全国津々浦々、研修・執筆・アドバイザー活動を神出鬼没(?)・縦横無尽に展開する高室成幸さん(ケアタウン総合研究所)。
研修での専門職との出会いや、そのなかでの懇親的な現場を届けます。

プロフィール高室 成幸 (たかむろ しげゆき)

ケアタウン総合研究所所長。
日本の地域福祉を支える「地域ケアシステム」づくりと新しい介護・福祉の人材の育成を掲げて活躍をしている。「わかりやすく、元気がわいてくる講師」として全国のケアマネジャー、社協・行政関係、地域包括支援センター、施設職員等の研修会などで注目されている。主な著書に『介護予防ケアマネジメント』『ケア会議の技術』『ケアマネジャーの質問力』『新・ケアマネジメントの仕事術』(以上、中央法規)、『地域包括支援センター必携ハンドブック』(法研)など著書・監修書多数。

ICFとCADL~主観的体験をアセスメント領域化~

 介護保険が導入された2000年の翌年の2001年に「ICF(国際生活機能分類)」がWHOで採択されました。今回は、ICFと私が提唱する「CADL」の関係性について書こうと思います。
 私が推薦したいのは、ICFについてわかりやすく書かれたブックレット「ICFの理解と活用」(上田敏著:きょうされん発行)です。


 ICFの前は「ICIDH(1980年)」でした。「国際障害分類」といわれ、障害のレベルを3つ((1)機能・形態障害⇒(2)能力障害⇒(3)社会的不利)に分類しました。これは100年近く続いていきた「ICD(国際疾病分類)」と比較すると画期的な分類として注目されました。


 しかし、発表後から批判と誤解があったと上田先生はいいます。
 矢印が「運命論的」である、矢印が「時間順序」のように見える、マイナス面ばかりに着目している、環境が考慮されていない、社会的不利の分類が少ない、障がい当事者が参加していない、欧米の文化が中心である、主観的障害が盛り込まれていない、などが指摘されました。

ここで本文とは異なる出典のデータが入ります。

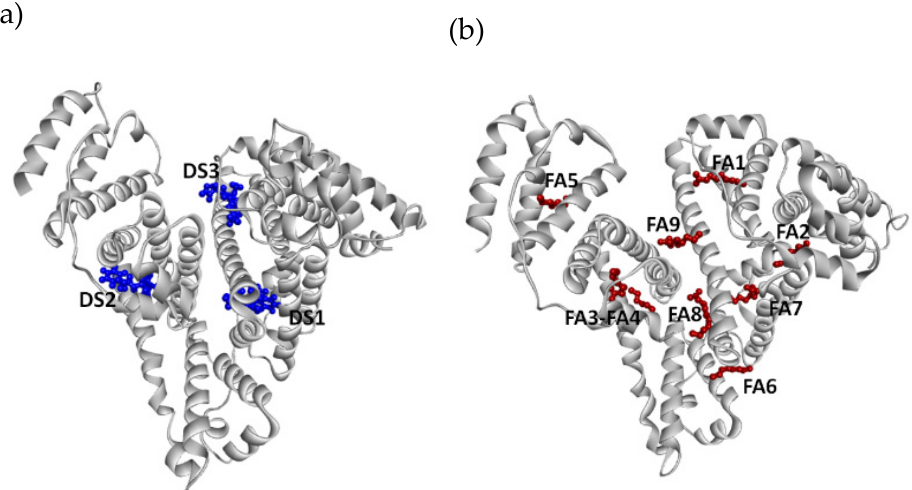
Figure 2. Sites of HAS protein interaction. ( a ) Sites for drugs. ( b ) Sites for fatty acids. (Source: PDB 1E7E [13]–modified).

 そこで、1993年からWHOで改訂作業が始まり、8年後の2001年にICFが発表されます。写真のように用語と表記と矢印がまったく変わりました。


 上位概念に「健康状態」を位置づけ、それを支えるのが(1)心身機能・構造(生命レベル)、(2)活動(生活レベル)、(3)参加(人生レベル)とし、相互に作用しあう「双方向矢印」が使われているのが特徴です。
 そして私がとてもよいと思うのは、これらに大きな影響を与えるものとして「背景因子」を設定し、その1つが「環境因子」、もう1つが「個人因子」としました。

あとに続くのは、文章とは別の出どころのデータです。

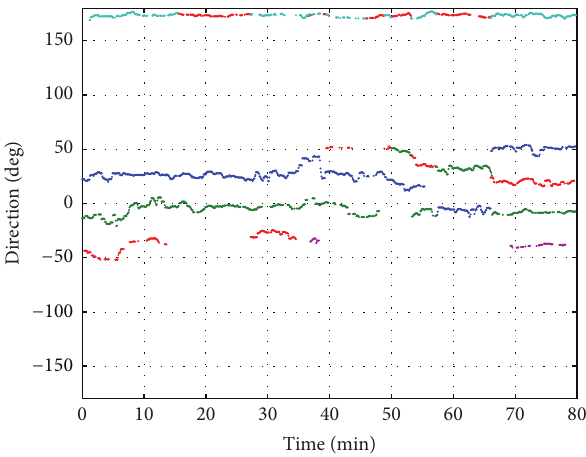
Figure 15: Visualisation of continuous audio speech tracking for a session of 1h 20 min (Dataset 2) performed using long-term spatial power density algorithm. The tracks are assigned to 4 different participants between − 50 ∘ and 50 ∘ . Additional track at 180 ∘ corresponds to remote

 つまり個人因子(個性)によって、不利な環境因子も克服できたり、あるいは活動や参加への困難性(障がい度)は異なるという考え方です。分類は将来の課題となっていますが、「年齢、性別、民族(日本なら県民性)、職業歴、学歴、家族歴、価値観、生活習慣、困難の乗り越え方など」の例が挙がっています。
 つまり同じ障がいの2人がいても、個人因子が異なっていれば、めざす生活や人生や満足感・達成感もことなるということが定義づけられたのです。


 しかし、画期的なICFも策定作業にかかわった上田先生にとっても「不完全だ」といわざるを得ないようです。それは「主観的次元」を盛り込めなかった点です。つまり主観的体験(主観的障害)は疾患・客観的障害の影響を受けるだけでなく、影響を与える、つまり相互に作用するものであると述べたそうですが、改訂作業に間に合わず、持ち越しとなったようです。


 文中では「ICFは客観的な分析には非常にいい枠組みだが、心の中をまったく考えてはいない、これでは問題の一面しかみていないことになる」と述べています。

 上田先生は「満足度」に注目しますが、それも主観的次元の一部であり不十分としました。そこで、総合的・包括的な主観的体験として次の3つを上げています。

  • (1)「人生の価値、生きる意味、生きる目標、生きる価値」(信念等)
  • (2)「身近な人との関係(愛する・愛される、感謝する・感謝される等)
  • (3)「集団への帰属感」(役に立つ、責任を担う、賞賛される等)
  • (4)「基本的生活態度」(自立心、困難への対応、自己決定等)

「みなさんが対象者を見るとき、その人の心の中にこういうものがあるはずだ、あるのではないかと思って見ることは非常に大事です」 と記述されています。
 まさに、私が提唱する「CADL(文化的日常生活行為)」は、(1)~(4)を包括するアセスメント概念としてキーワード化するものです。
 新著「新ケアマネジメントの仕事術」では、本人のCADLに着目し、その行為を行ううえで障害となっているのはなにか?を問い、その因子を「ADL,IADL、体力・体調、身体機能、精神機能(心理状態、意欲)、関係、環境」の各領域で分析し「サポートする手段と内容」を決定するプロセスを説いています。

 それまで「マイナス面重視」だったICIDHが「プラス面重視」のICFに進化したことは画期的な事でした。新たなアセスメント領域として提唱した「CADL概念」が現場で活用・実践されることで、ICFがさらに進化することが私の願いです。